Başlarız şikâyet etmeye, dövünmeye, yakınmaya: “Bu da nereden çıktı? Başıma bu da mı gelecekti? Zaten bütün terslikler beni bulur.”
* * *
İnsan çok zaman işin farkında değildir. Başına gelen olayların hep dış yüzüne bakar, iç yüzüne eğilmek hiç aklından geçmez.
Oysa hoşumuza gitmeyen bu şeylerle Yüce Allah, bizi Kendisine yaklaştırmak istiyor, bizi kendisine çekiyor. Bizi kendi halimize bırakmıyor, bizi nefsimizin insafına terk etmiyor.

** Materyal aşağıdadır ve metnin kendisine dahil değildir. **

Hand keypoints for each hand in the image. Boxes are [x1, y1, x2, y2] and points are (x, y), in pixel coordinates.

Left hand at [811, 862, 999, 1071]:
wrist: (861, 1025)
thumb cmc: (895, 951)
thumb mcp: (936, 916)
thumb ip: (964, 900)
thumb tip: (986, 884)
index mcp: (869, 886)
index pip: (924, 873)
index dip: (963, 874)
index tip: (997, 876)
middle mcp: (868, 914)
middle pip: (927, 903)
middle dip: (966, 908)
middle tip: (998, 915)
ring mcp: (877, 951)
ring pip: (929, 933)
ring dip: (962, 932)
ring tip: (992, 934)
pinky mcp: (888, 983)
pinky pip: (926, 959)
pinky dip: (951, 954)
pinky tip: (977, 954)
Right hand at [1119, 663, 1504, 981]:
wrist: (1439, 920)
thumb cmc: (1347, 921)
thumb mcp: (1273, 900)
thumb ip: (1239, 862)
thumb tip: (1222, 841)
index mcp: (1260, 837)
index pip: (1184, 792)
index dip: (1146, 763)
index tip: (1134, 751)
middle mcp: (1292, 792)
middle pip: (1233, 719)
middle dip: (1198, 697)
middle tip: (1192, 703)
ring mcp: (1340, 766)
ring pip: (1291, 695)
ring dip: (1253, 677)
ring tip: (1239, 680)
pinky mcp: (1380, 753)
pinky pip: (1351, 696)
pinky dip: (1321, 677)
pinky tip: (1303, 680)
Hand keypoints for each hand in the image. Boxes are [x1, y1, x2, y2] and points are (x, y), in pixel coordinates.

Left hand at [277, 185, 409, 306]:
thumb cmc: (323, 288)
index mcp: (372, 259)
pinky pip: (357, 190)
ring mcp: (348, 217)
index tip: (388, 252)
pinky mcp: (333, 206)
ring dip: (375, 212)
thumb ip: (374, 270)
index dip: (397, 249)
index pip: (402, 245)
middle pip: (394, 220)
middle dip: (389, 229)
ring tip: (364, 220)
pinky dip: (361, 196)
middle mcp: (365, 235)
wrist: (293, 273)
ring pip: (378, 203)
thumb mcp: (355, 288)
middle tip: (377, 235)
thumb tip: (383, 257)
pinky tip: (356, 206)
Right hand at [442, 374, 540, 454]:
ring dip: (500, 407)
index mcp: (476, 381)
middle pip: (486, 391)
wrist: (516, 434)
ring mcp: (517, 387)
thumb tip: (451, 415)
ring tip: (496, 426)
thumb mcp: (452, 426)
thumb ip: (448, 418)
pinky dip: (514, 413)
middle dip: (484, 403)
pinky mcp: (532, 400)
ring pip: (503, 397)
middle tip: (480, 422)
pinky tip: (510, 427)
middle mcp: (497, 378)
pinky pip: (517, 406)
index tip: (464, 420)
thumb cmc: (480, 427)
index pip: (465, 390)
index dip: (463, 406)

Gün gelir hasta oluruz. Ağrımız, sızımız artar, güçten takatten kesiliriz, elimiz ayağımız düşer, boynumuz bükülür, dizimizde derman kalmaz. Ne kadar genç ve dinç olursak olalım başımızı yastıktan kaldıramayız.
Böylece ne kadar âciz ve zayıf bir varlık olduğumuzu anlamış oluruz. Sonunda ne yaparız?

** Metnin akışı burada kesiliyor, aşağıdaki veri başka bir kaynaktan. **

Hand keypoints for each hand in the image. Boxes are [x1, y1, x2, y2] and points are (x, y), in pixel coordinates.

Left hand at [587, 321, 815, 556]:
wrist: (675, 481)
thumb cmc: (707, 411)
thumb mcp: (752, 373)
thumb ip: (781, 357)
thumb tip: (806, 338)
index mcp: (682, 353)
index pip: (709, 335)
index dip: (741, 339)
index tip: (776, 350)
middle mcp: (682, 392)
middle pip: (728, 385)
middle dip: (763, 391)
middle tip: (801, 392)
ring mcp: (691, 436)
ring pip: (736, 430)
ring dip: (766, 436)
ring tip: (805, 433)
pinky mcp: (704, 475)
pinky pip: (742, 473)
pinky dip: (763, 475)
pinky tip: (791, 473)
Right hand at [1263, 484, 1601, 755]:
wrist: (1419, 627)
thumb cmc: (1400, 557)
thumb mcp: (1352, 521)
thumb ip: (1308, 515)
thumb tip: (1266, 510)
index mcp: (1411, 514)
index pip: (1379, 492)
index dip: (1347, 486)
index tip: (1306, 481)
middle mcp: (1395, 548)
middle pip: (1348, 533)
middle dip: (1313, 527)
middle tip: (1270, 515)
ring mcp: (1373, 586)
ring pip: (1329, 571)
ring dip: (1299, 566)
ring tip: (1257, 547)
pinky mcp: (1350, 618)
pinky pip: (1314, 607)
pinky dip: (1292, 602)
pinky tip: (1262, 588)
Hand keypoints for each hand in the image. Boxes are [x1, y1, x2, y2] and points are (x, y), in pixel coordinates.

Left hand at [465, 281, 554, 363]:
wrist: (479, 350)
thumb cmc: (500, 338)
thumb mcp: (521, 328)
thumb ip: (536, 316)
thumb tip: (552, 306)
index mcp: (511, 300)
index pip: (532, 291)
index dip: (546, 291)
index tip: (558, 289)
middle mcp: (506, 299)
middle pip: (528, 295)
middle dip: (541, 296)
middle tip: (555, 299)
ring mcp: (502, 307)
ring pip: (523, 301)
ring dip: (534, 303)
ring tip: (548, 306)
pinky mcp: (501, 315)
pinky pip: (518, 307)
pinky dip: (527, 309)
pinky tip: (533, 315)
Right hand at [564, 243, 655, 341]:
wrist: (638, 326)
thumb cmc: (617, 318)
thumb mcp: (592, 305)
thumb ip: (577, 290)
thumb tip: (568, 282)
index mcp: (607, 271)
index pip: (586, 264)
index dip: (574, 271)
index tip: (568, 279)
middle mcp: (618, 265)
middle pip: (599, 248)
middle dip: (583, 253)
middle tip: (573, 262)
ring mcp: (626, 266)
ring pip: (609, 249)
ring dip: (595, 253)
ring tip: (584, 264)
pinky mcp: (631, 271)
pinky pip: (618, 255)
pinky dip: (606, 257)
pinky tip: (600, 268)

Derdimizi Allah’a açarız, sıkıntılarımızı Allah’a arz ederiz, başımıza gelen musibetleri Allah’a şikâyet ederiz.
Ona yöneliriz, Ona döneriz, Ondan yardım isteriz, Ona yalvarırız, Ona sığınırız, Ona yalvarır, yakarırız.
Şifa Ondan bekleriz, dermanı Ondan bekleriz.
Çünkü biz âciziz, O güçlüdür.
Biz zayıfız, Onun kudreti ise sonsuz.
Biz muhtacız, bütün ihtiyaçlarımızı O karşılıyor.
Bizim sesiz kısık, sesimizi O işitiyor, duamıza O cevap veriyor.
Dertlerimiz çok ve büyük, dermanımıza O yetiştiriyor.
Gönlümüz maznun ve kırık, huzur ve saadeti O ihsan ediyor.
Hastalık ve musibetler içinde kıvranıyoruz, hemen aklımıza O geliyor, Onu hatırlıyor, Onu düşünüyoruz. Onun rahmet kucağına atıyoruz kendimizi…
Zora düşünce yapılan dualar halis olur, gösterişten uzak olur, içine riya girmez ter temizdir.
Böylece menfi gibi görünen bütün olumsuz haller birer vesile oluyor. Kalbimiz ve dilimiz duaya ve göreve dönüyor.
* * *
Adımız gibi biliyor ve inanırız ki, Onun izni ve rızası olmadan kimse bize zarara veremez. Her dert ve musibet Onun izniyle, Ondan müsaade alarak gelmiştir. Onun izni ile geldiğine göre, “Hoş geldin” demek lazım…
Böylece bir menfi ibadet daha yapmış oluyoruz.
Dertten, hastalıktan, beladan, musibetten şikâyet etmiyoruz. Böylece içimiz, dışımız rahatlıyor.
Madem bu hastalık ve musibetler Allah’tan geldi, öyle ise sabırla karşılamalı.. Sabır gücüne dayanmalı, sabır meyvesini yemeli.
Her ne kadar ağacı acı ise, meyvesi tatlıdır.
Ama sabrı da yerinde ve zamanında kullanmalı. Hastalığın ilk anlarında, musibetin gelip çattığı ilk zamanda…
Bu acılardan sonra bir ibadet daha yapmış oluyoruz: Sabır ibadeti…
* * *
Hastalıklar ve musibetler bir ikazdır, Allah’tan gelen bir uyarıdır, Allah’ın bir ihtarıdır, hatırlatmasıdır.
Hastalık hem bize Allah’ı hatırlatır, hem de bizi günahlardan çekip çevirir.
Çünkü musibetlerin bir kısım işlediğimiz hata ve günahların sonucudur..
Musibetlere ve dertlere sabredersek günahlarımızın bağışlanmasına sebep olur. Sararan yapraklar nasıl birer yere düşerse, hastalık sonucu titreyen ve terleyen hastanın da günahları öylece birer birer dökülür. Sonunda günah kirlerinden temizlenmiş oluruz.
Bakınız menfi ibadet bize neler kazandırıyor, bizi nerelere taşıyor?
İman nuru hayatımıza geçince, iyi günlerimiz de, kötü günlerimiz de, huzurlu günlerimiz de, sıkıntılı günlerimiz de hep birer ibadet bilinci ve bereketi içinde geçiyor.